Visualizing the Graph Relationships - DDMAL/linkedmusic-datalake GitHub Wiki

Having a visual of the relationships between entities within a graph, i.e. the graph ontology, is useful for both debugging graph structure and generating/debugging SPARQL queries. Once a graph structure is finalized, the visual will not need to be recreated and thus automation of this process would be overkill.

1. Find the general relationships between entities (the ontology)

Visualizing a graph first requires the general relationships between entities. The graph ontology can be generated with the use of a SPARQL query on the dataset.

Download the results as turtle (this option will only appear once you have written a query containing "CONSTRUCT").

In the Virtuoso SPARQL endpoint, use one of the following SPARQL commands:

Default SPARQL command

This command has been used to generate the graphs found in the full visualization and the subgraph visualizations.

Unfortunately, due to limitations with Virtuoso's SPARQL engine, we cannot use a GRAPH block with a VALUES block inside a CONSTRUCT query. As such, to obtain the ontology for more than 1 database, you will need to run the query for each database, and combine the results manually.

-- DATA EXCERPT --
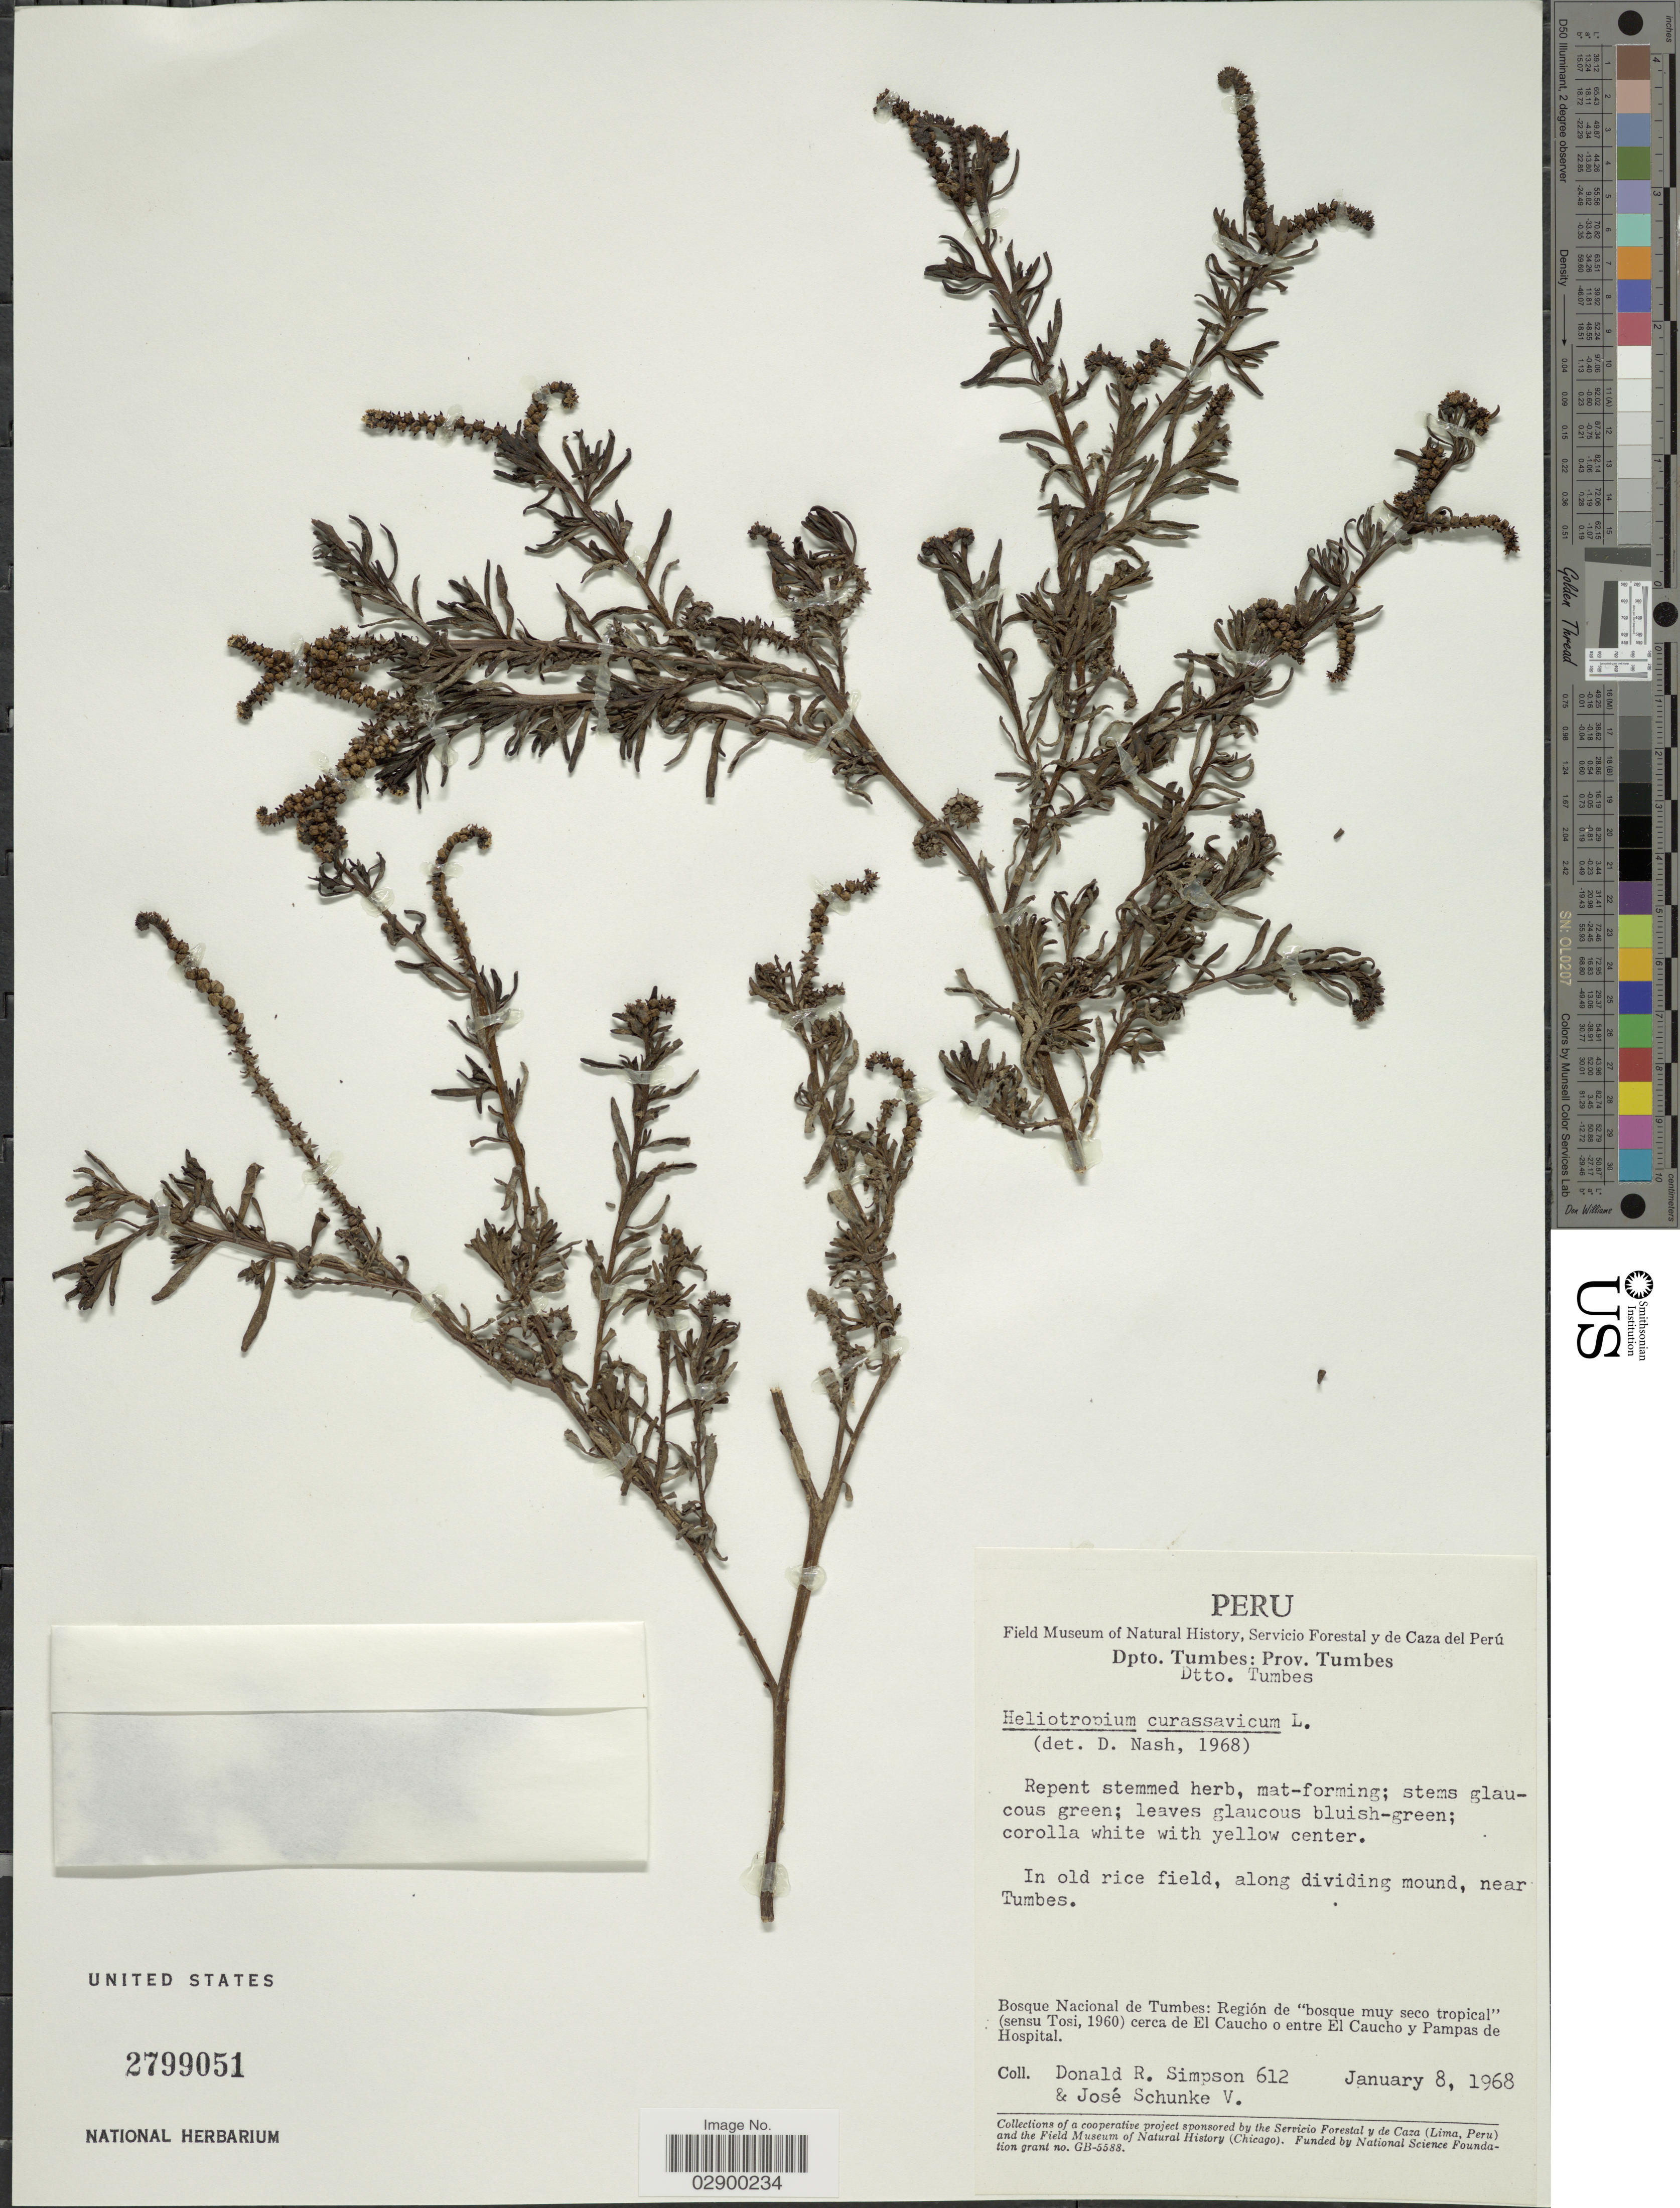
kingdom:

-- TASK TO CARRY OUT --
Could you edit everything in the wiki page from "Default SPARQL command" down to "the results manually." so that "database" becomes "dataset"? The lines above were taken from a different source than the wiki page.

-- WRITTEN REPLY --
Default SPARQL command

This command has been used to generate the graphs found in the full visualization and the subgraph visualizations.

Unfortunately, due to limitations with Virtuoso's SPARQL engine, we cannot use a GRAPH block with a VALUES block inside a CONSTRUCT query. As such, to obtain the ontology for more than 1 dataset, you will need to run the query for each dataset, and combine the results manually.